Broadening the candidate pool is about taking a realistic look at what we’re asking our airman to do.
“If you think about warfare in the future and if you think about … this third offset strategy, which is this interface between man and machine. How much brawn does the military really need and how much intellect?” said Deputy Chief of Staff for Manpower, Personnel and Services Lt. Gen. Gina Grosso in October 2016. “Do I care what a cyber warrior weighs? Do I care that they run a mile and a half in 12 minutes, it gets to this idea: rather than think of the standard for the whole force do we think of individual standards? … [Tattoos] are in vogue so do I really care that somebody has a flower on their arm or on their back? These sleeve tattoos are very popular.”

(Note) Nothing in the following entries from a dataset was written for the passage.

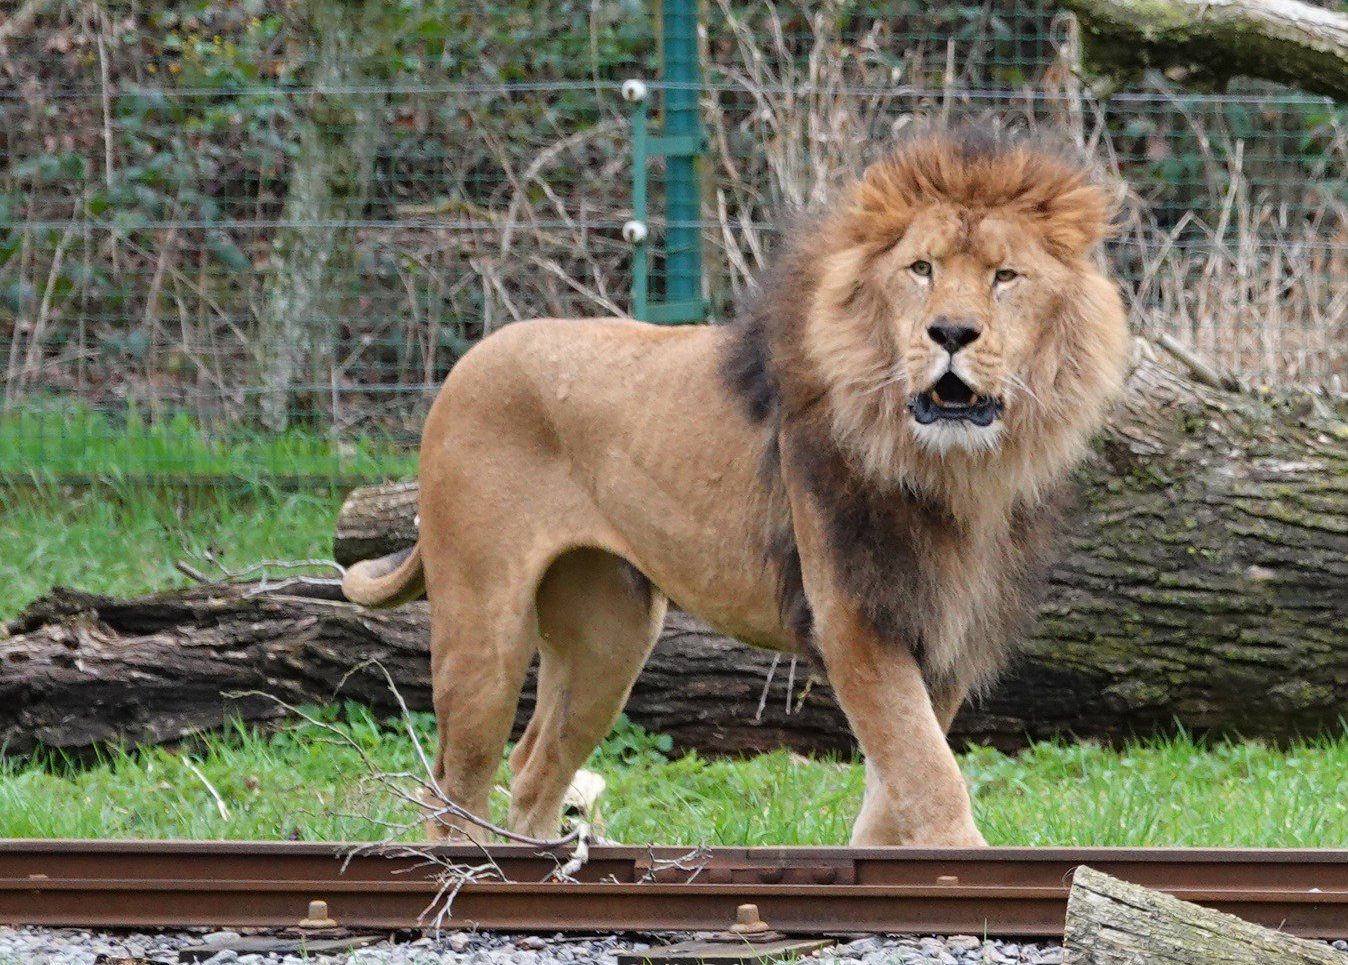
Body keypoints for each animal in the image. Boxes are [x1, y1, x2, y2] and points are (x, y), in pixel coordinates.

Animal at [342, 126, 1132, 846]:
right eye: (921, 268)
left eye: (1005, 276)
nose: (951, 332)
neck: (956, 470)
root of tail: (467, 362)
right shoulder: (853, 616)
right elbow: (928, 776)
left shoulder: (942, 631)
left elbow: (898, 785)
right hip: (485, 624)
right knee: (455, 783)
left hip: (610, 635)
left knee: (535, 767)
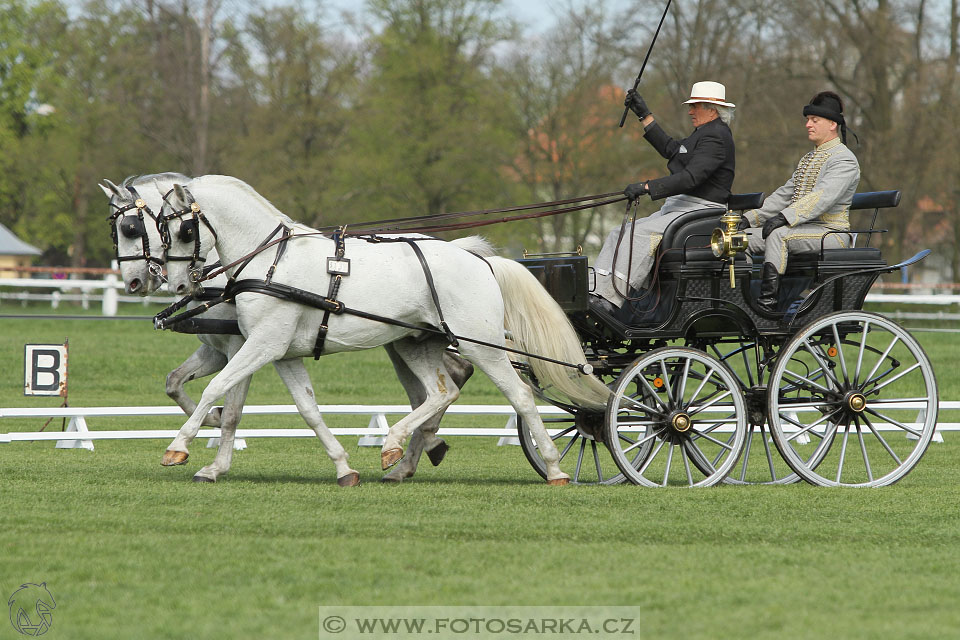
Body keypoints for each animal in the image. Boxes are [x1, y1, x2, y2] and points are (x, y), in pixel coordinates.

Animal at [100, 176, 472, 484]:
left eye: (132, 227)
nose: (135, 282)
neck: (256, 262)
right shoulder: (229, 348)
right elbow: (176, 383)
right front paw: (212, 433)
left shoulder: (245, 345)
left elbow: (228, 404)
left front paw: (201, 444)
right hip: (403, 343)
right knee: (434, 388)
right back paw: (420, 450)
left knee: (448, 380)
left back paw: (419, 446)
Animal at [158, 176, 608, 484]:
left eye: (181, 230)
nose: (176, 284)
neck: (271, 261)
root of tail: (478, 259)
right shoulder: (278, 351)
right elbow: (304, 409)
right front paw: (343, 467)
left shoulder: (261, 344)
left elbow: (216, 390)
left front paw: (179, 447)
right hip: (416, 344)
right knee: (441, 392)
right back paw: (396, 452)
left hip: (483, 347)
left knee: (519, 396)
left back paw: (553, 467)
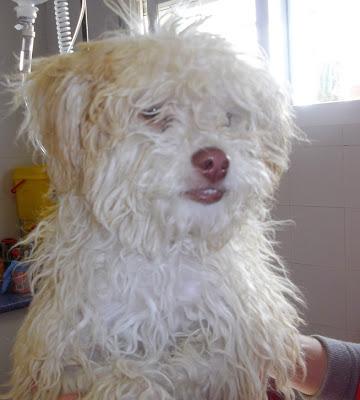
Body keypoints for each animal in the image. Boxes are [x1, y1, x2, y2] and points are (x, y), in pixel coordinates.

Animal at [4, 7, 304, 400]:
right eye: (152, 111)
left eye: (229, 116)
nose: (215, 161)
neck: (164, 250)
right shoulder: (60, 351)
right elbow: (114, 373)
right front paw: (130, 382)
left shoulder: (245, 333)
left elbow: (199, 361)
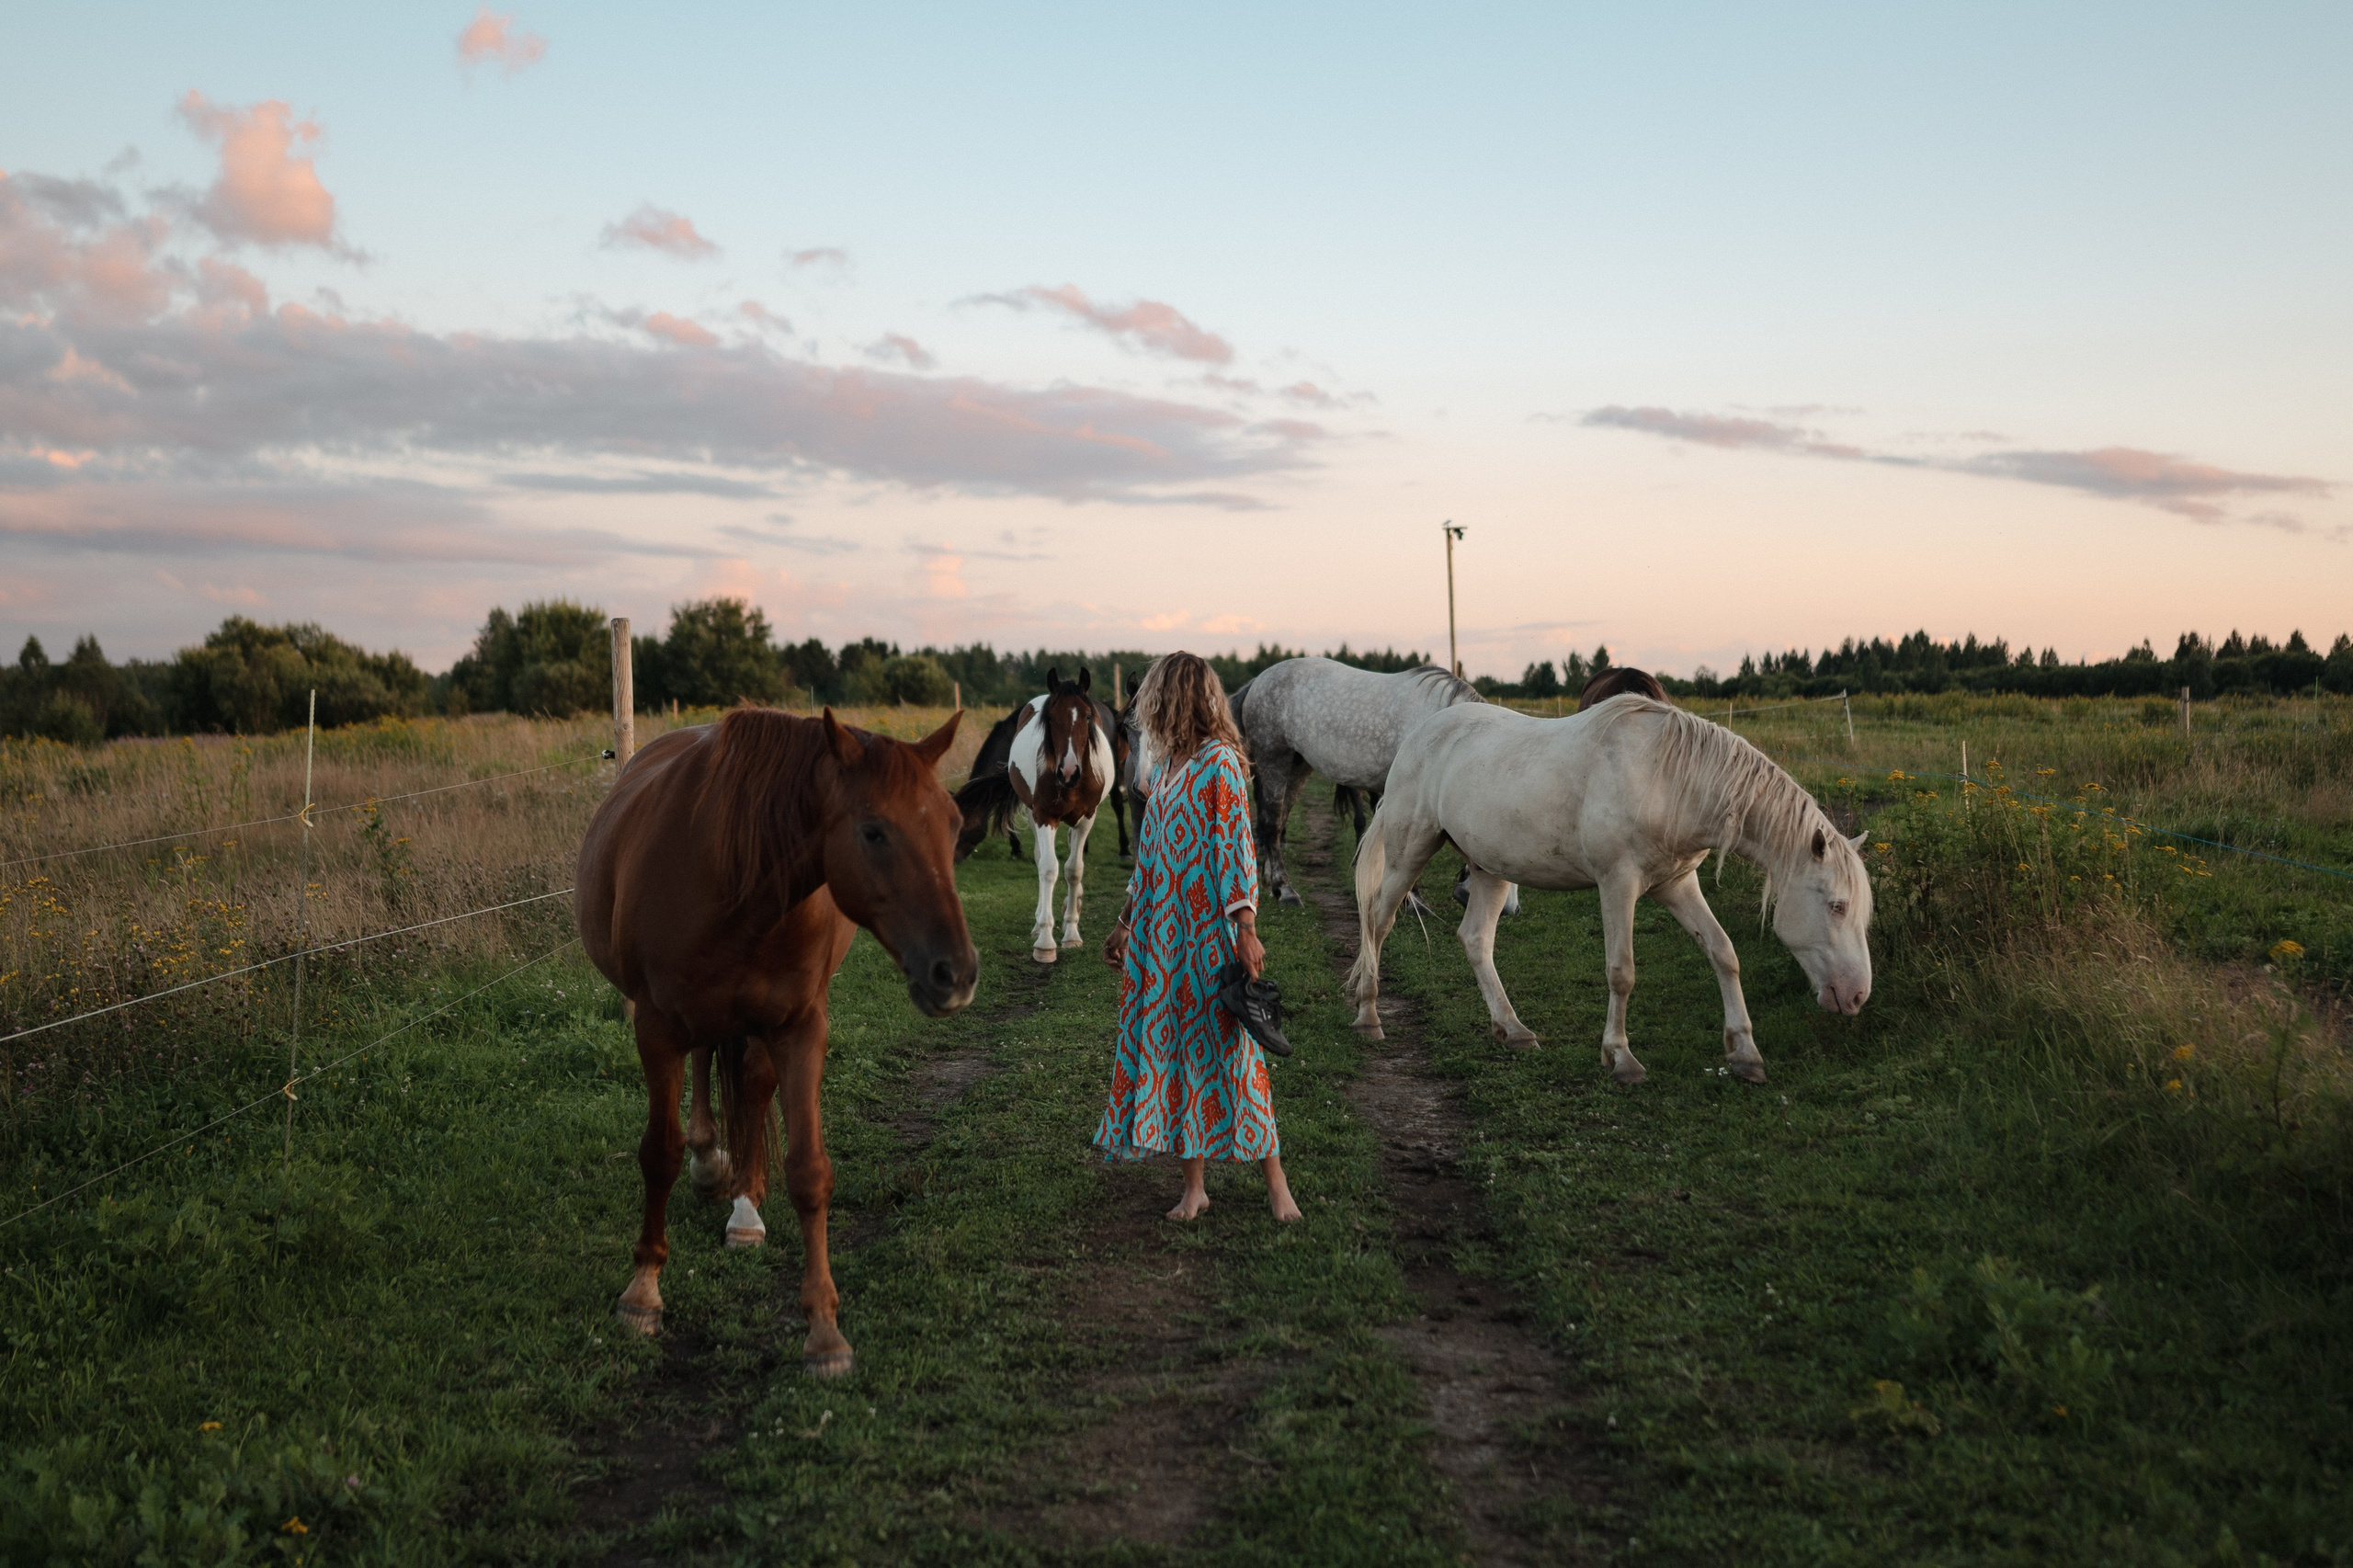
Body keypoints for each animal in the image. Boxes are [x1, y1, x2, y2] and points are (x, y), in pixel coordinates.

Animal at [576, 705, 976, 1375]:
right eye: (874, 832)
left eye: (953, 826)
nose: (956, 973)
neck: (732, 876)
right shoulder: (655, 1026)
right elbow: (659, 1153)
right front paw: (642, 1293)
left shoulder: (800, 1028)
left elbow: (809, 1170)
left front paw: (824, 1330)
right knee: (706, 1072)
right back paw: (711, 1165)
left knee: (748, 1082)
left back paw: (742, 1204)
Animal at [950, 667, 1114, 963]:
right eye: (1050, 717)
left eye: (1087, 716)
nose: (1069, 771)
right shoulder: (1043, 816)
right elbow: (1048, 868)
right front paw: (1046, 942)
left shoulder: (1086, 819)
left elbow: (1074, 870)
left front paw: (1072, 933)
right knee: (1040, 859)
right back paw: (1040, 924)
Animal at [1228, 658, 1492, 906]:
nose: (1466, 896)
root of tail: (1258, 681)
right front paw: (1412, 899)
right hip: (1274, 761)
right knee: (1272, 823)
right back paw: (1285, 890)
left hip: (1298, 766)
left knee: (1275, 820)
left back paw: (1271, 882)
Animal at [1349, 695, 1872, 1085]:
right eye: (1836, 905)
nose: (1857, 997)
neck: (1667, 780)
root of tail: (1418, 737)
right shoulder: (1618, 884)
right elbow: (1622, 971)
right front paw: (1620, 1058)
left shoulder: (1677, 885)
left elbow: (1723, 953)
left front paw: (1744, 1053)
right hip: (1409, 851)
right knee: (1378, 919)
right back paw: (1368, 1017)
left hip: (1489, 868)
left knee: (1476, 939)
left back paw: (1513, 1029)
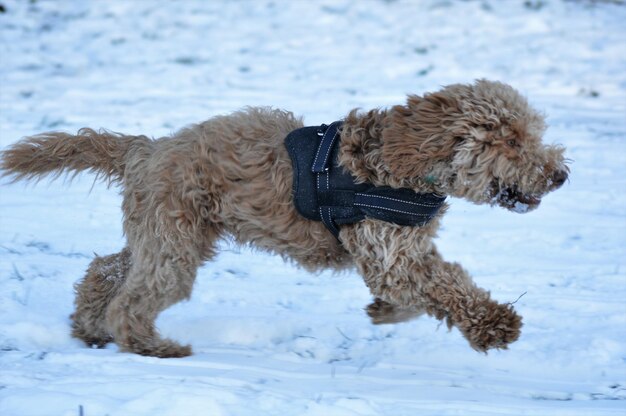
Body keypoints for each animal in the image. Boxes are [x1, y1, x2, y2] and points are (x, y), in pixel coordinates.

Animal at [0, 80, 564, 358]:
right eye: (511, 140)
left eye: (529, 134)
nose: (560, 174)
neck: (401, 161)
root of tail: (148, 149)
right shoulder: (392, 256)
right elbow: (449, 287)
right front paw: (496, 324)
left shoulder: (405, 249)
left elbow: (433, 285)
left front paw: (385, 312)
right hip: (173, 244)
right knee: (132, 299)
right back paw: (151, 346)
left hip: (165, 235)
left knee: (106, 271)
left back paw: (89, 328)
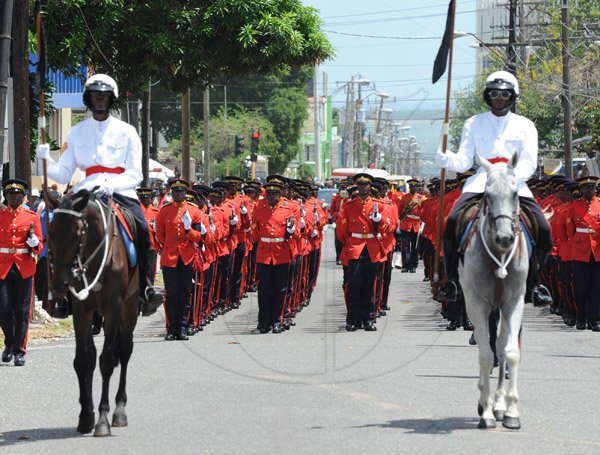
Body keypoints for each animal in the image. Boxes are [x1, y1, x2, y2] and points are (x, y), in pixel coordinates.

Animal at [48, 190, 139, 438]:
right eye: (50, 233)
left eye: (75, 234)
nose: (59, 286)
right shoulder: (82, 309)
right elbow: (83, 360)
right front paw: (85, 417)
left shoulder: (114, 307)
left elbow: (107, 361)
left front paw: (102, 420)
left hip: (130, 308)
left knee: (124, 351)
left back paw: (119, 410)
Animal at [458, 154, 528, 432]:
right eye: (487, 195)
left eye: (515, 192)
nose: (505, 238)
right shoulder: (476, 304)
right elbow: (485, 356)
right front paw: (486, 411)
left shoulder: (514, 302)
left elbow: (511, 352)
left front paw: (510, 411)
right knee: (486, 346)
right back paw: (485, 401)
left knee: (499, 345)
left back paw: (499, 403)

The Air Force is also trying to sweeten the pot with higher pilot retention bonuses while addressing quality of life concerns.
“We are putting the finishing touches on an initiation plan through our strategic basing process to expand the basing structure and that will help with some of the quality of life concerns that our [drone pilot] force reports to us. We do plan to announce the preferred location for a new [drone pilot] base within the next couple of weeks,” James said.
CYBER THREATS, RESPONSE
Cyber security is a topic that’s been ‘above the fold’ since the election. However, it’s not a new threat. America has been … and continues to be … under attack from state and non-state actors since the Internet’s earliest beginnings.
Last week’s DIA testimony pointed out the deficiencies America faces regarding the cyber threat. Intelligence officials said the threats are real and admitted our counterintelligence efforts are less than effective.
Where does the Air Force fit in to this intricate game of cat and mouse?
To prevent a cyber 9/11, the Air Force is working toward a streamlined approach and less bureaucracy in responding to emerging cyber threats. Leaders say the decision cycle for response needs to be shortened and there needs to be broader understanding of Information Assurance (IA).
In addition, the new budget reality means that the Department of Defense needs to find more effective, yet less costly ways of securing its networks. Commercializing U.S. government flight and ground operations could be ways to save money while upgrading to the latest technologies available in this arena with equivalent … and in some cases better … security.
We can no longer assume that cyber security is a terrestrial matter alone. Nor can leaders be complacent in thinking that space will remain a peaceful theater. By recognizing how these issues are interconnected and by leveraging commercial innovation, we can improve U.S. national security and global prosperity.
The new year is about bringing change. We’ve weathered the storm long enough and must believe our future holds for us an environment where airman quality of life is top priority. Quality of life comes in many forms. It comes in relieving us of redundant extra duties. It comes from giving us the tools we need to do our jobs effectively and it comes from leaders accurately recognizing the reality of our environment. Honest assessments of our hardware and an aggressive approach to fixing our manpower shortage must be addressed and remedied in the early days and months of the new administration. It’s time to shift focus from aesthetics and start posturing our service back toward a culture of excellence.